I often wake from dreams that involve my participating in sporting events of any kind thinking that perhaps I am watching myself from my fathers point of view. If i could add up all the hours my father spent on sidelines or bleachers watching me compete or practice in any one of a myriad of sports, it would probably equal 5 or six years of his life. Quite a commitment. Louden Swain didnt have the benefit of a network of support like that. When his father figure does arrive for his wrestling match one of the most beautiful and poignant moments of the film transpires. A moment where you see a hard man admit that he finds beauty in the transcendence of the human condition through sport and mans struggle to ultimately define himself through that sport.

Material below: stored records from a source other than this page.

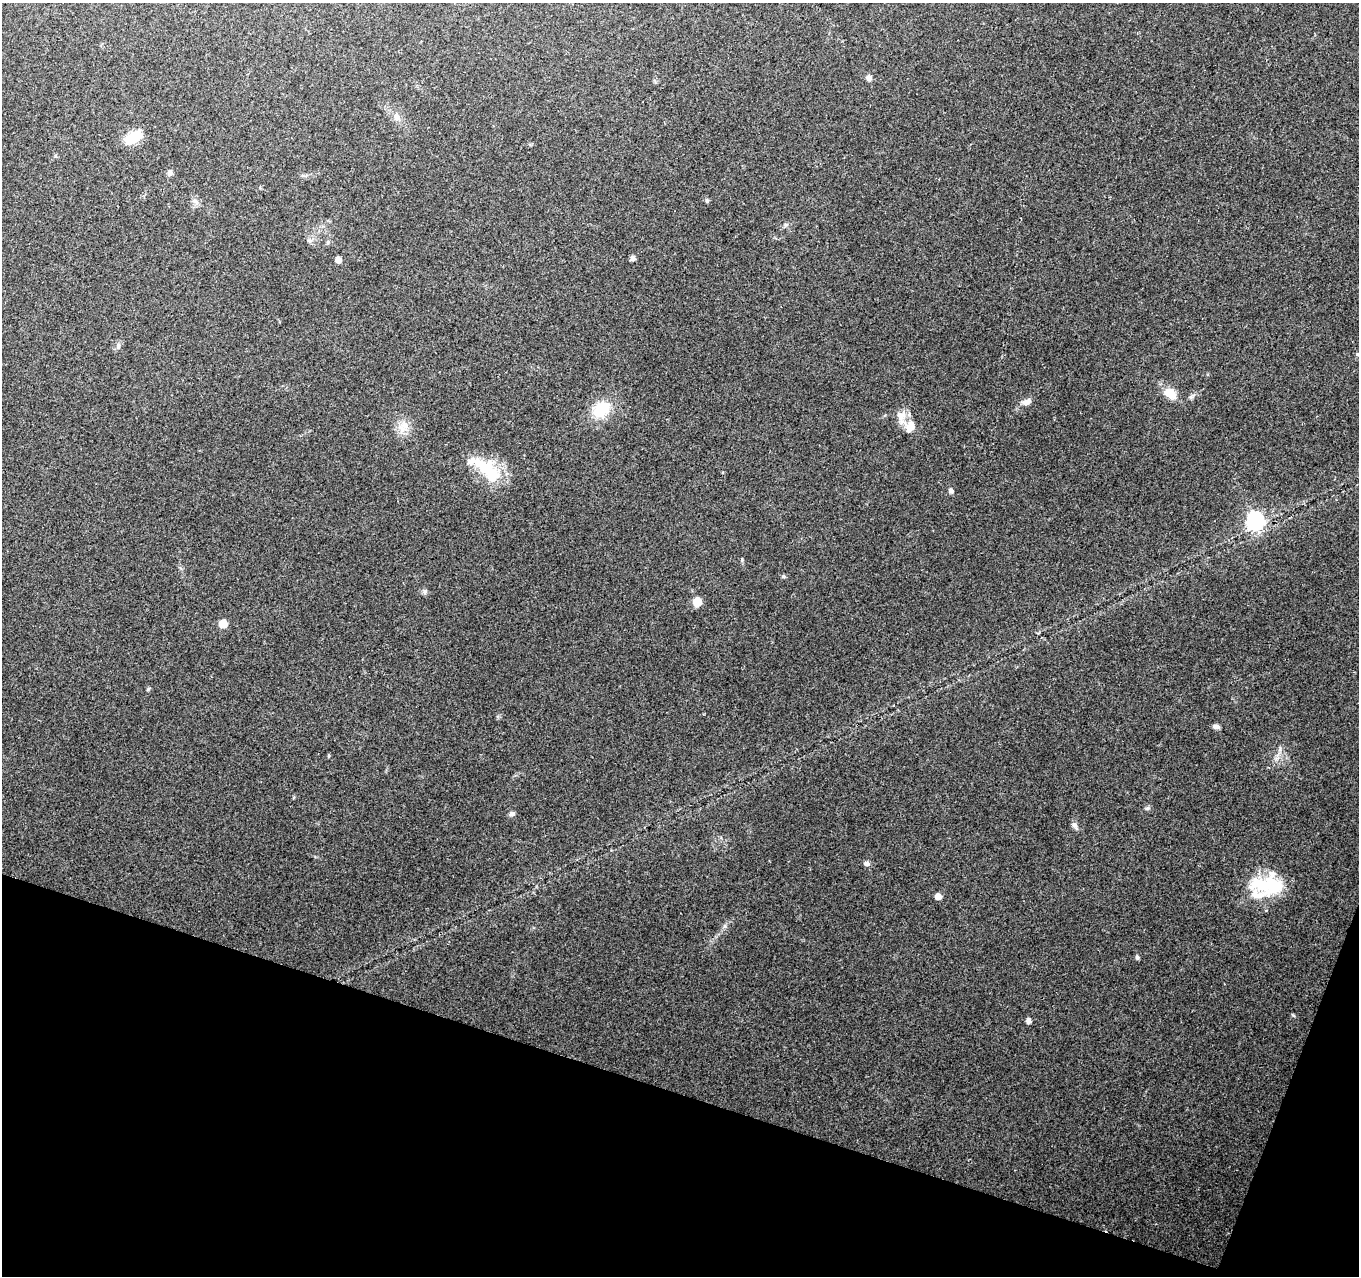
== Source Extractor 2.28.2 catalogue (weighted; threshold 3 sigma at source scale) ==
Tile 15 of 4 x 4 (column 3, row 4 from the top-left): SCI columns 2716-4072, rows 213-1486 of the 5436 x 5585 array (HDU 1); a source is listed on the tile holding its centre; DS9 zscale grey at full resolution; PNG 1361 x 1278 px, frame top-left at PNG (2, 3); no overlay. Shown black and unused: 16% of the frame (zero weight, under 2 of 3 exposures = <1% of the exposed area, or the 3 px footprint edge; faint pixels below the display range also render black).
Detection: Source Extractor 2.28.2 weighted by HDU 2 'WHT'; one run over the whole footprint, this tile lists its part. Background 0.198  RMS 0.0088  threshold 0.0398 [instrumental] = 3 sigma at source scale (4.5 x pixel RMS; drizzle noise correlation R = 1.50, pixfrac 1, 0.0396/0.0396 arcsec/px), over >= 5 px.
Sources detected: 40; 2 inside a brighter object's white glare — not listed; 3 inside a brighter listed object's ellipse — not listed separately; the other 35 listed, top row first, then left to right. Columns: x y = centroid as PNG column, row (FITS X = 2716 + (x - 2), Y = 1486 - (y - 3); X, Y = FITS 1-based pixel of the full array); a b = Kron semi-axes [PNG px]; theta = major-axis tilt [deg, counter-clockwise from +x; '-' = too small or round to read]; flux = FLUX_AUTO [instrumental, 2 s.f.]
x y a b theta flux
869 78 8 7 - 3.1
397 117 14 7 -46 5.4
133 137 20 10 32 22
170 173 7 6 - 2.2
707 200 7 5 -70 1.4
196 202 9 3 -58 2.3
309 240 6 4 -1 1.7
633 258 5 4 - 3.9
338 260 5 5 - 6.7
118 345 8 4 81 1.9
1357 354 6 4 -90 1.1
1170 393 15 10 -37 14
1026 402 14 7 22 5.1
601 410 18 14 49 30
900 415 17 12 -20 9.8
404 427 18 10 57 10
910 427 15 10 68 10
487 470 37 14 -26 33
951 491 6 6 - 2.2
1255 521 8 7 - 280
783 576 5 5 - 1.2
425 591 7 6 - 2.1
697 602 6 5 - 27
223 624 5 5 - 23
148 689 6 4 45 1
1216 727 8 5 -9 3.1
1147 808 6 5 - 1.6
512 814 6 6 - 3
1075 825 12 6 -56 2.9
866 863 7 6 - 3
1271 885 33 27 0 45
938 896 5 5 - 7.1
1137 957 6 5 - 1.7
1293 1015 6 3 -44 0.94
1028 1021 5 5 - 3.7
Unlisted compact peaks at least as high as the median listed source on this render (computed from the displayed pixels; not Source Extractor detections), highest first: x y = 725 926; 1191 397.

Excerpt from the movie Vision quest:
Louden Swain: You never took a night off to see me wrestle before. They'll dock you for that.
Elmo: Hey, kid - money ain't everything.
Louden Swain: It's not that big a deal, Elmo. I mean, it's six lousy minutes on the mat, if that.
Elmo: You ever hear of Pele?
Louden Swain: Yeah, he's a, a soccer player.
Elmo: A very famous soccer player.
Elmo: I was in the room here one day... watchin' the Mexican channel on TV. I don't know nothin' about Pele. I'm watchin' what this guy can do with a ball and his feet. Next thing I know, he jumps in the air and flips into a somersault and kicks the ball in - upside down and backwards... the goddamn goalie never knew what the fuck hit him. Pele gets excited and he rips off his jersey and starts running around the stadium waving it around his head. Everybody's screaming in Spanish. I'm here, sitting alone in my room, and I start crying.
Elmo: That's right, I start crying. Because another human being, a species that I happen to belong to, could kick a ball, and lift himself, and the rest of us sad-assed human beings, up to a better place to be, if only for a minute... let me tell ya, kid - it was pretty goddamned glorious. It ain't the six minutes... it's what happens in that six minutes.
Perhaps that "one man I need to beat" is actually me.
I will see you on the road in the old pueblo tonight.